Gender is explored through language; men and women use the same words but can be said differently. When a woman embraces her feminine side it becomes part of her culture which Simone de Beauvior states. Nettie sends a picture to Celie of the Olinka wives and talks about how these women were treated remind her so much of their vicious father. They lived in a male dominated environment and had to respond to the men’s instructions. The women are taught a submissive language as to always obey while men use language to gain power. Power is only known to be for a male being only and since women are not educated their first goal is to marry in the Olinka culture. Tashi’s parents were not supportive of her interests of studying and learning with Olivia (Celie’s daughter); she can only be regarded as something once she marries. They believed that a woman’s identity can only be defined through her husband and the greatest victory would be to marry the chief. Once a woman rebels against her husband she will be sold and is considered useless.

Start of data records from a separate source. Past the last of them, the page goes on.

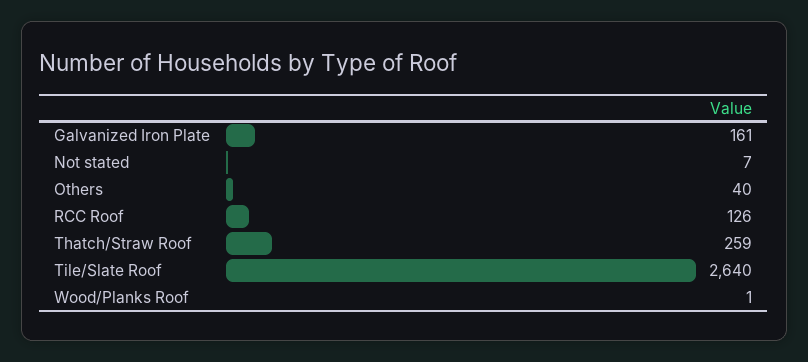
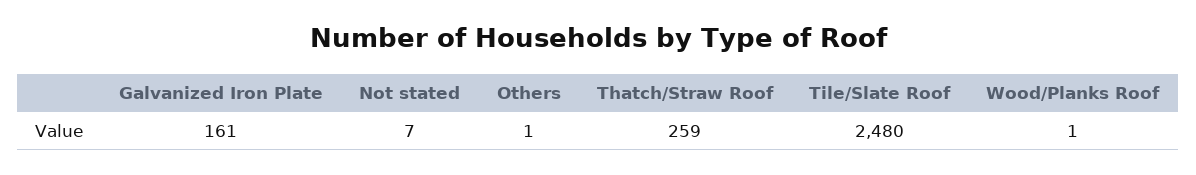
  {
    "Galvanized Iron Plate": 161,
    "Not stated": 7,
-   "Others": 40,
+   "Others": 1,
-   "RCC Roof": 126,
    "Thatch/Straw Roof": 259,
-   "Tile/Slate Roof": 2640,
+   "Tile/Slate Roof": 2480,
    "Wood/Planks Roof": 1
  }

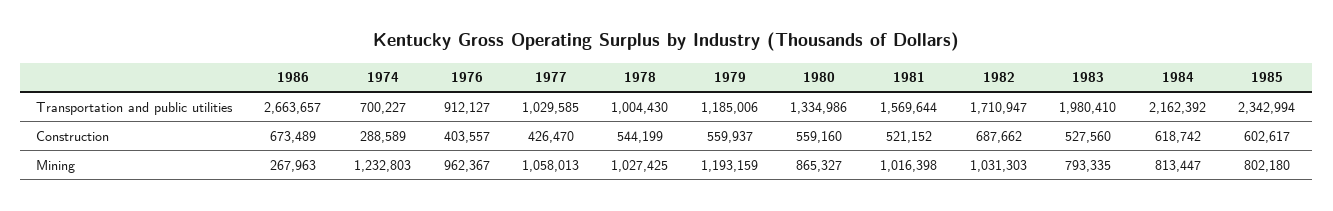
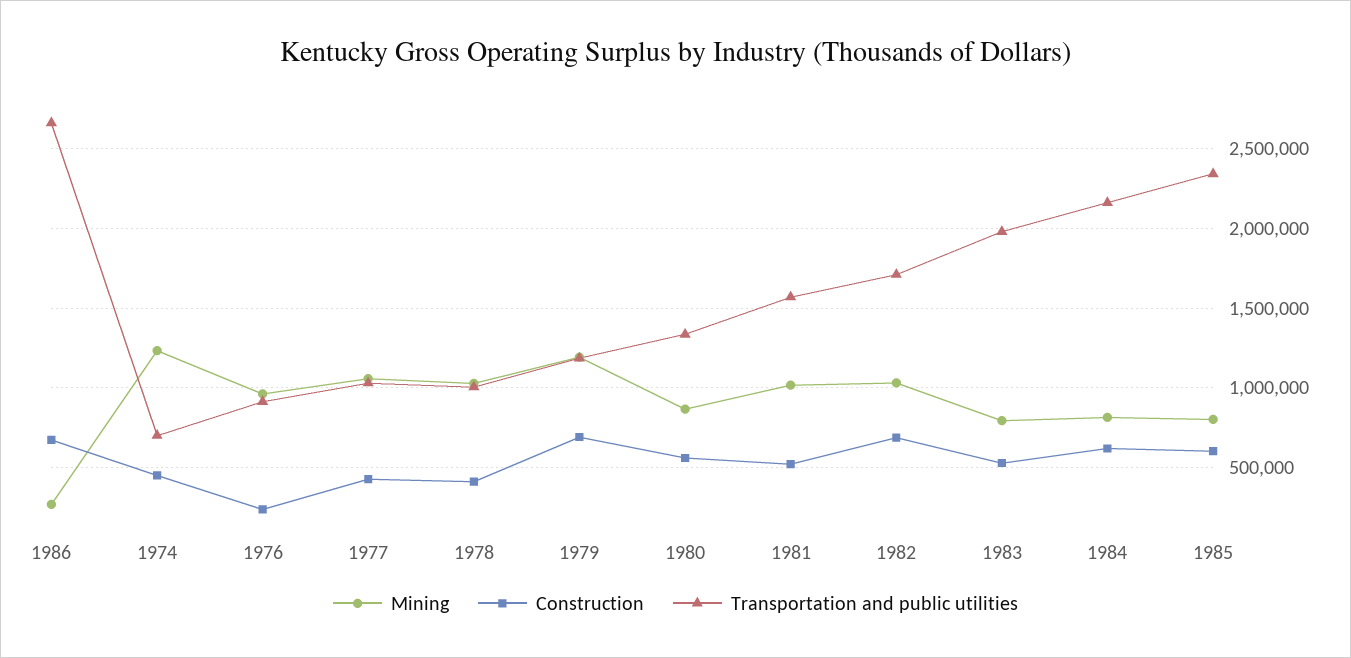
  {
    "Transportation and public utilities": {
      "1986": 2663657,
      "1974": 700227,
      "1976": 912127,
      "1977": 1029585,
      "1978": 1004430,
      "1979": 1185006,
      "1980": 1334986,
      "1981": 1569644,
      "1982": 1710947,
      "1983": 1980410,
      "1984": 2162392,
      "1985": 2342994
    },
    "Construction": {
      "1986": 673489,
-     "1974": 288589,
+     "1974": 450000,
-     "1976": 403557,
+     "1976": 250000,
      "1977": 426470,
-     "1978": 544199,
+     "1978": 400000,
-     "1979": 559937,
+     "1979": 700000,
      "1980": 559160,
      "1981": 521152,
      "1982": 687662,
      "1983": 527560,
      "1984": 618742,
      "1985": 602617
    },
    "Mining": {
      "1986": 267963,
      "1974": 1232803,
      "1976": 962367,
      "1977": 1058013,
      "1978": 1027425,
      "1979": 1193159,
      "1980": 865327,
      "1981": 1016398,
      "1982": 1031303,
      "1983": 793335,
      "1984": 813447,
      "1985": 802180
    }
  }

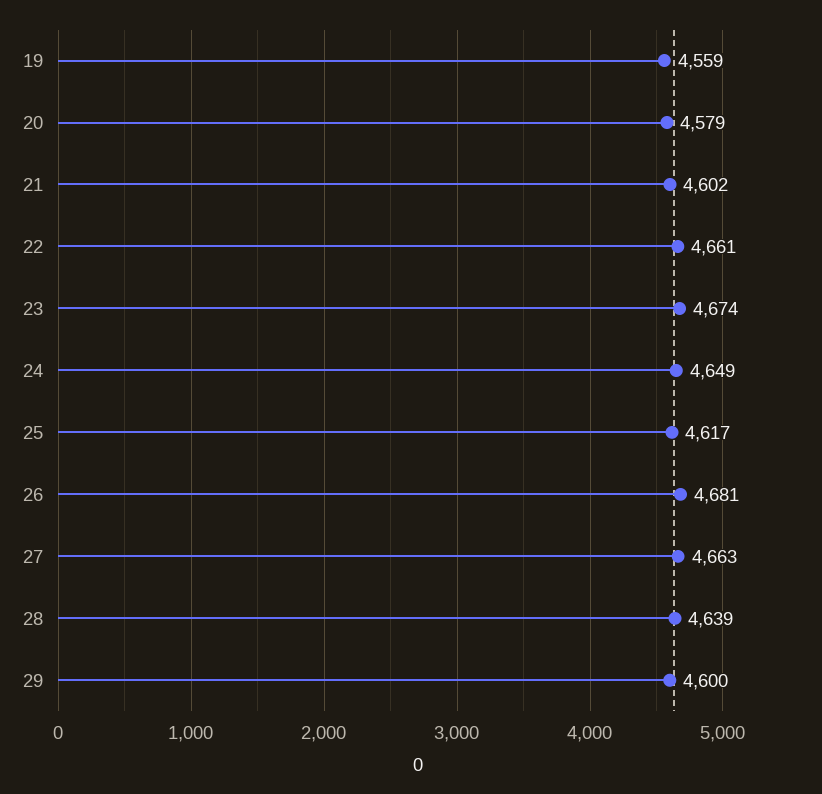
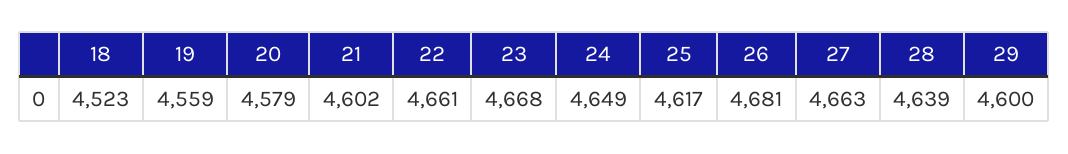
  {
    "19": 4559,
    "20": 4579,
    "21": 4602,
    "22": 4661,
-   "23": 4674,
+   "23": 4668,
    "24": 4649,
    "25": 4617,
    "26": 4681,
    "27": 4663,
    "28": 4639,
-   "29": 4600
+   "29": 4600,
+   "18": 4523
  }

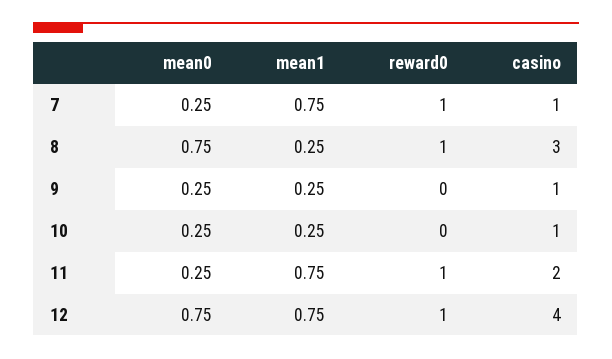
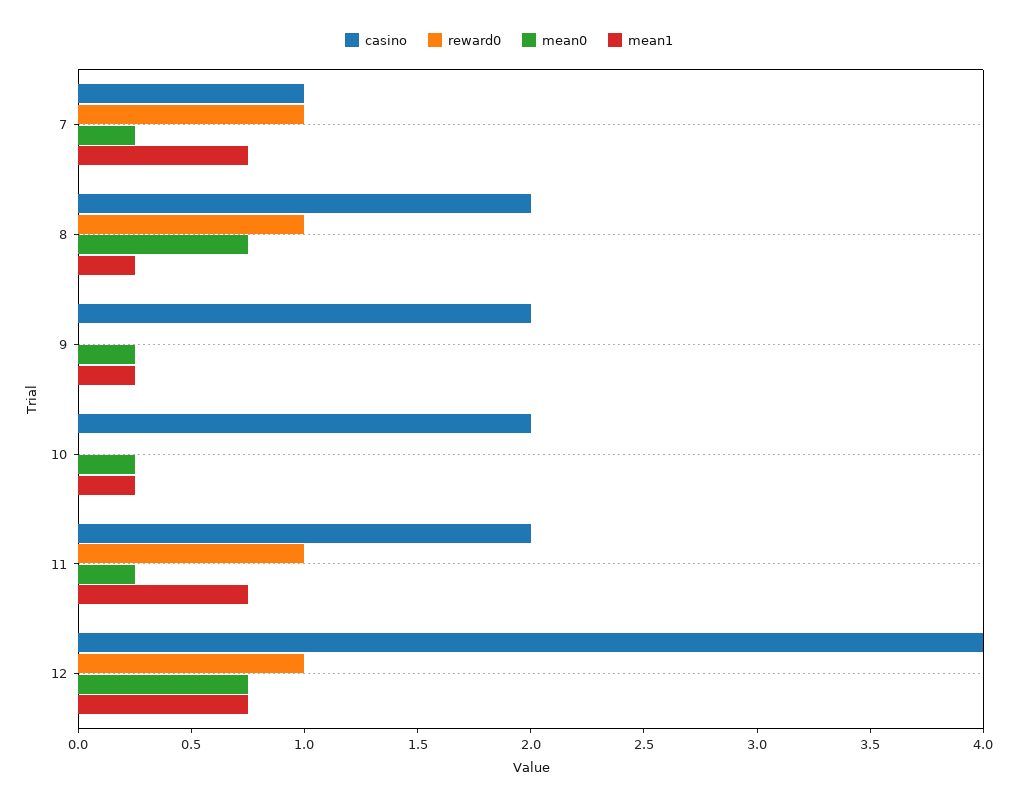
  {
    "mean0": {
      "7": 0.25,
      "8": 0.75,
      "9": 0.25,
      "10": 0.25,
      "11": 0.25,
      "12": 0.75
    },
    "mean1": {
      "7": 0.75,
      "8": 0.25,
      "9": 0.25,
      "10": 0.25,
      "11": 0.75,
      "12": 0.75
    },
    "reward0": {
      "7": 1,
      "8": 1,
      "9": 0,
      "10": 0,
      "11": 1,
      "12": 1
    },
    "casino": {
      "7": 1,
-     "8": 3,
+     "8": 2,
-     "9": 1,
+     "9": 2,
-     "10": 1,
+     "10": 2,
      "11": 2,
      "12": 4
    }
  }

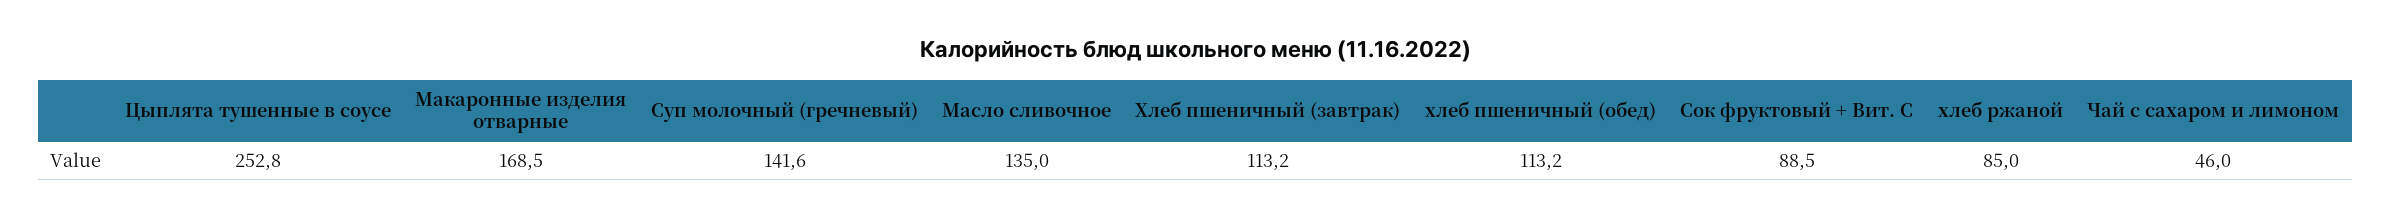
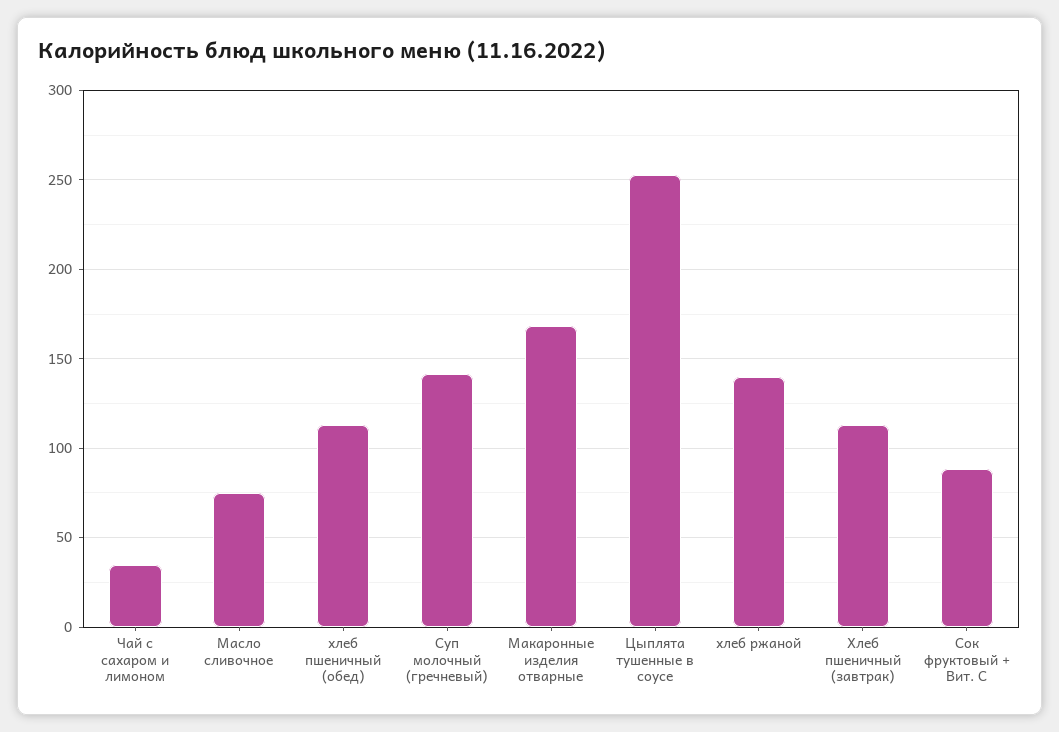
  {
    "Цыплята тушенные в соусе": 252.8,
    "Макаронные изделия отварные": 168.5,
    "Суп молочный (гречневый)": 141.6,
-   "Масло сливочное": 135,
+   "Масло сливочное": 75,
    "Хлеб пшеничный (завтрак)": 113.2,
    "хлеб пшеничный (обед)": 113.2,
    "Сок фруктовый + Вит. С": 88.5,
-   "хлеб ржаной": 85,
+   "хлеб ржаной": 140,
-   "Чай с сахаром и лимоном": 46
+   "Чай с сахаром и лимоном": 35
  }

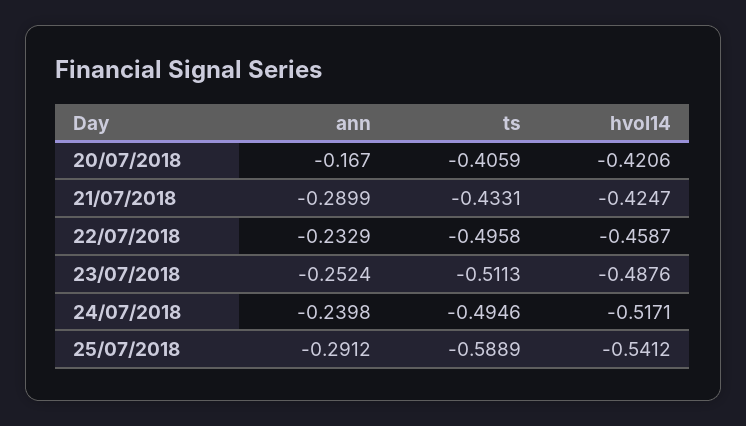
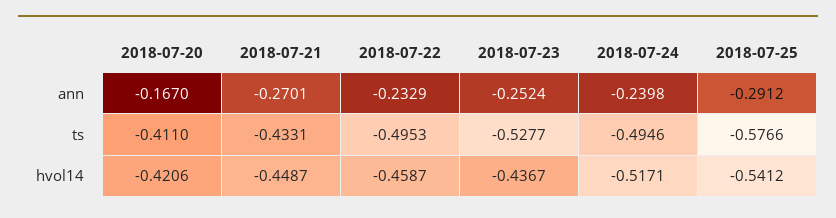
  {
    "ann": {
      "20/07/2018": -0.167,
-     "21/07/2018": -0.2899,
+     "21/07/2018": -0.2701,
      "22/07/2018": -0.2329,
      "23/07/2018": -0.2524,
      "24/07/2018": -0.2398,
      "25/07/2018": -0.2912
    },
    "ts": {
-     "20/07/2018": -0.4059,
+     "20/07/2018": -0.411,
      "21/07/2018": -0.4331,
-     "22/07/2018": -0.4958,
+     "22/07/2018": -0.4953,
-     "23/07/2018": -0.5113,
+     "23/07/2018": -0.5277,
      "24/07/2018": -0.4946,
-     "25/07/2018": -0.5889
+     "25/07/2018": -0.5766
    },
    "hvol14": {
      "20/07/2018": -0.4206,
-     "21/07/2018": -0.4247,
+     "21/07/2018": -0.4487,
      "22/07/2018": -0.4587,
-     "23/07/2018": -0.4876,
+     "23/07/2018": -0.4367,
      "24/07/2018": -0.5171,
      "25/07/2018": -0.5412
    }
  }

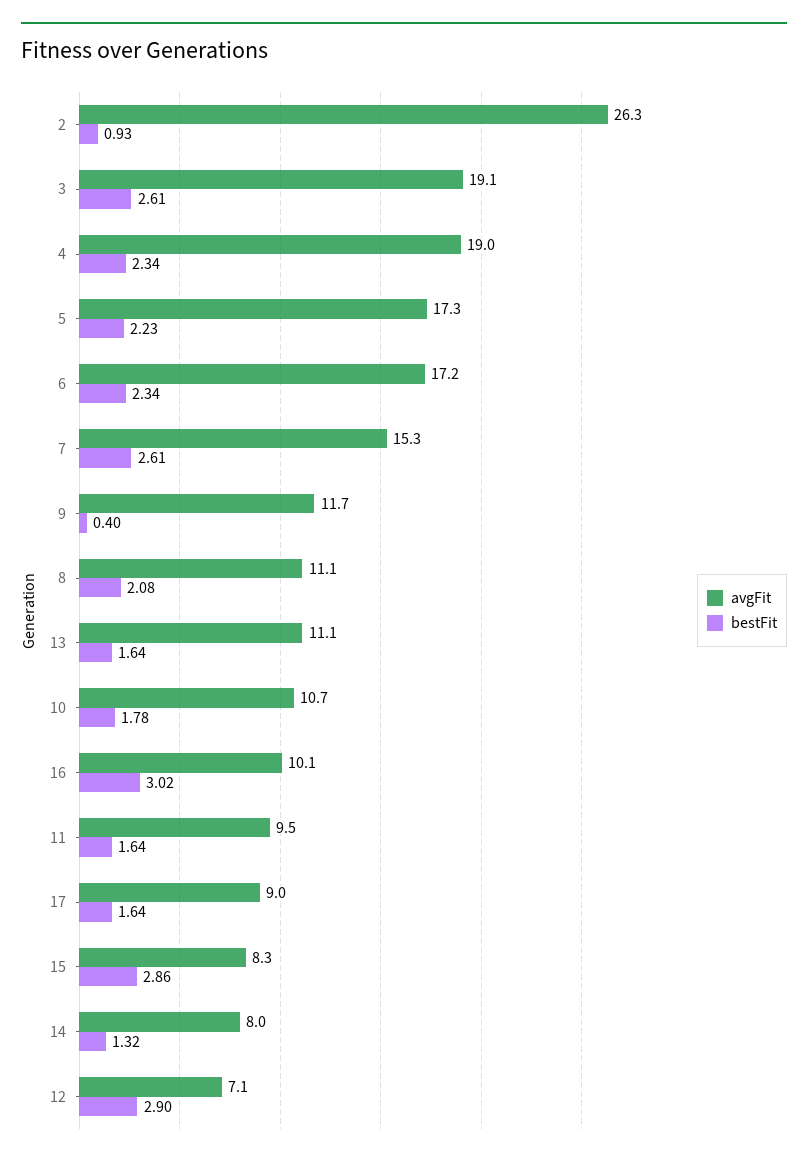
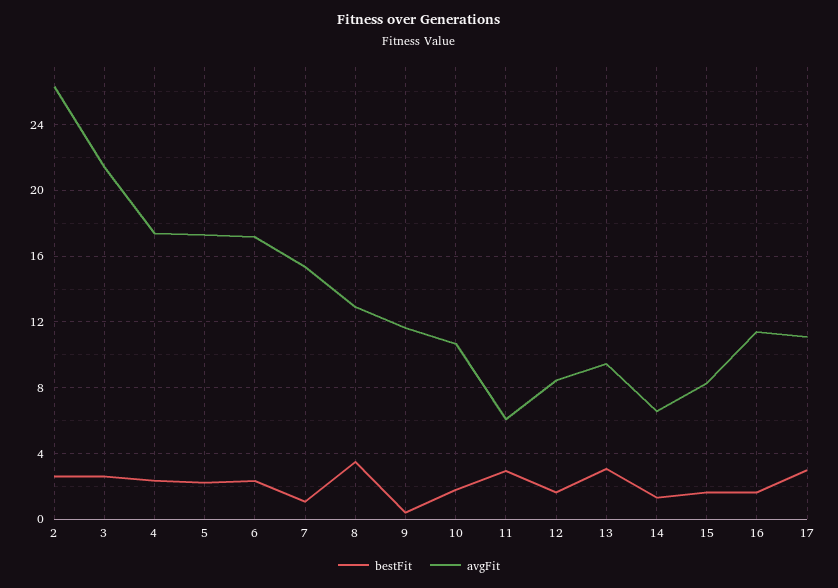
  {
    "avgFit": {
      "2": 26.3,
-     "3": 19.1,
+     "3": 21.5,
-     "4": 19,
+     "4": 17.5,
      "5": 17.3,
      "6": 17.2,
      "7": 15.3,
      "9": 11.7,
-     "8": 11.1,
+     "8": 13,
-     "13": 11.1,
+     "13": 9.5,
      "10": 10.7,
-     "16": 10.1,
+     "16": 11.5,
-     "11": 9.5,
+     "11": 6,
-     "17": 9,
+     "17": 11,
      "15": 8.3,
-     "14": 8,
+     "14": 6.5,
-     "12": 7.1
+     "12": 8.5
    },
    "bestFit": {
-     "2": 0.93,
+     "2": 2.5,
      "3": 2.61,
      "4": 2.34,
      "5": 2.23,
      "6": 2.34,
-     "7": 2.61,
+     "7": 1,
      "9": 0.4,
-     "8": 2.08,
+     "8": 3.5,
-     "13": 1.64,
+     "13": 3,
      "10": 1.78,
-     "16": 3.02,
+     "16": 1.5,
-     "11": 1.64,
+     "11": 3,
-     "17": 1.64,
+     "17": 3,
-     "15": 2.86,
+     "15": 1.5,
      "14": 1.32,
-     "12": 2.9
+     "12": 1.5
    }
  }

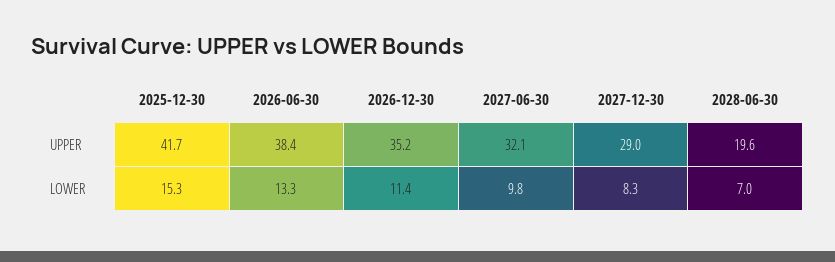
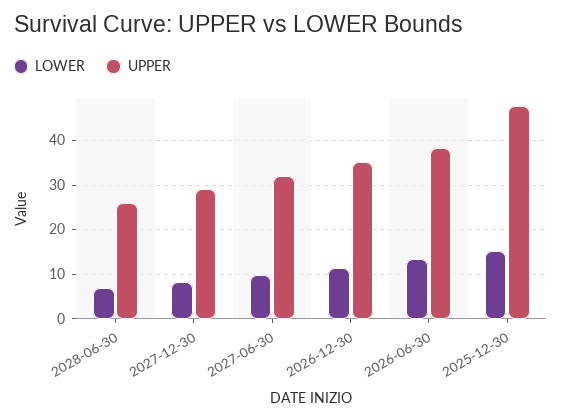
  {
    "UPPER": {
-     "2025-12-30": 41.7,
+     "2025-12-30": 48,
      "2026-06-30": 38.4,
      "2026-12-30": 35.2,
      "2027-06-30": 32.1,
      "2027-12-30": 29,
-     "2028-06-30": 19.6
+     "2028-06-30": 26
    },
    "LOWER": {
      "2025-12-30": 15.3,
      "2026-06-30": 13.3,
      "2026-12-30": 11.4,
      "2027-06-30": 9.8,
      "2027-12-30": 8.3,
      "2028-06-30": 7
    }
  }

A bravery character, Sofia, that chooses to not be suppressed by anyone even the white domination. She stands up for herself and fights her way through abusive men. Her strength to fight back makes Harpo father dislike her more. Harpo tries to be the masculine one and have control over Sofia but he has been following instructions from his father that he does not know how to take control. Sofia has masculine features and seems to be in more control over their relationship. However later on, Sofia gets a new boyfriend that has the common features of a tall black masculine man but is not violent and harsh; Sofia is still able to remain the dominant figure in the relationship. Walker shows the intention of women having the desire to think as they please and to act against violence and inequality with a character like Sofia.

Shug has both feminine and masculine characteristics, she in between the lines of what is expected from a woman and what a woman desires. Shug introduces Celie to a world of freedom, bravery, and happiness. Celie becomes more aware of her sexuality and attraction towards Shug. Shug also inspires Celie to sew pants not only for men but for women too; they grow into having a more than a “friend” relationship.

girls
Childhood of Celie and Sofia

Shug makes Celie aware of God, she describes God as “it” and is everywhere around us including the “color purple field”. The God that Celie prays to and writes letters to is right beside her. When she realises that God is actually in every aspect of her life just like how nature surrounds her, she begins to refer God as Dear Stars, Sky. Trees, Everything. Her image of God transforms from a white male figure that the white race describes Him as to a loving Mother Nature which Shug shows to Celie.

 

The gender conflicts experienced in society can only be explained through social relations. How men and women treat one another socially becomes their everyday routine and it is up to individuals to act to according to how they feel what may be right or normal. Overall race plays a role in the social environment; one is treated differently based on their race which impacts their social interaction towards others. Miss Millie (the mayor’s wife) takes advantage of Sofia by mistreating her and putting her in prison, she then later becomes her maid. Sofia had a stable financial status with her boyfriend and could not tolerate the unfairness of the white race, but Miss Millie could still take away everything away from her because she is white and represents the male domination.

In the black culture even the different shades of colour, makes people treat them differently. Mr._’s father disapproves of Shug, simply because is considered as “black as tar”. On the other hand, Squeak, which is Harpo’s girlfriend, is more pride in her lighter complexion. She discovers she is related to Bubber Hodges, her uncle (a white man). This explains her lighter complexion that the black community finds pleasant especially to men. When she goes over to Hodges to help Sofia with her time in jail, she is raped by her own family member. Squeak is still considered weak, vulnerable and insecure even though she has a white relation. The authority seems to only belong to men and this shows a cycle of abusive men whether black or white. (Pi-Li Hsiao, 2008).